# [REQ] ICS-style status bar icons?



## ryanstfl (Aug 4, 2011)

Anyone know how to insert these into Gingerisitis? (or even have them pulled to submit to UOT kitchen?)

or... even Sense icons with ICS stylization


----------



## rpz3.14 (Jul 22, 2011)

ryanstfl said:


> Anyone know how to insert these into Gingerisitis? (or even have them pulled to submit to UOT kitchen?)
> 
> or... even Sense icons with ICS stylization


I have the signal bars and 3G/4G icons, which were just dropped into the systemUI.apk directly from Ice Cream Sandwich v1.1 for Skyraider Zeus using Ninjamorph, by Stericson.
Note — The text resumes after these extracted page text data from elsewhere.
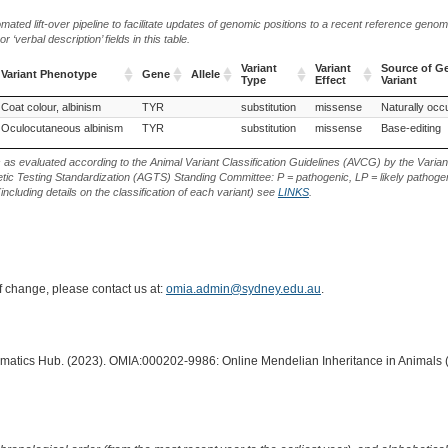
ted lift-over pipeline to facilitate updates of genomic positions to a recent reference geno
‘verbal description’ fields in this table.
Variant
Variant
Source of G
Variant Phenotype
Gene
Allele
Type
Effect
Variant
Variant Phenotype
Gene
Allele
Variant
Variant
Source of G
, Hungary (Rabbit)
Coat colour, albinism
TYR
substitution
missense
Naturally occu
Type
Effect
Variant
Oculocutaneous albinism
TYR
substitution
missense
Base-editing
s as evaluated according to the Animal Variant Classification Guidelines (AVCG) by the Varian
ic Testing Standardization (AGTS) Standing Committee: P = pathogenic, LP = likely pathogen
including details on the classification of each variant) see
LINKS
.
of change, please contact us at:
omia.admin@sydney.edu.au
.
ormatics Hub. (2023). OMIA:000202-9986: Online Mendelian Inheritance in Animals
I'm still working on some elements in the framework-res.apk, but the systemUI was really straight forward.


----------



## ryanstfl (Aug 4, 2011)

rpz3.14 said:


> I have the signal bars and 3G/4G icons, which were just dropped into the systemUI.apk directly from Ice Cream Sandwich v1.1 for Skyraider Zeus using Ninjamorph, by Stericson. I'm still working on some elements in the framework-res.apk, but the systemUI was really straight forward.


That's awesome, is there any way to get six signal bar ICS style? If not, I would just want the data indicators...


----------



## ro6666lt (Sep 2, 2011)

the theme subforum is reserved for releases. moved to thunderbolt general.


----------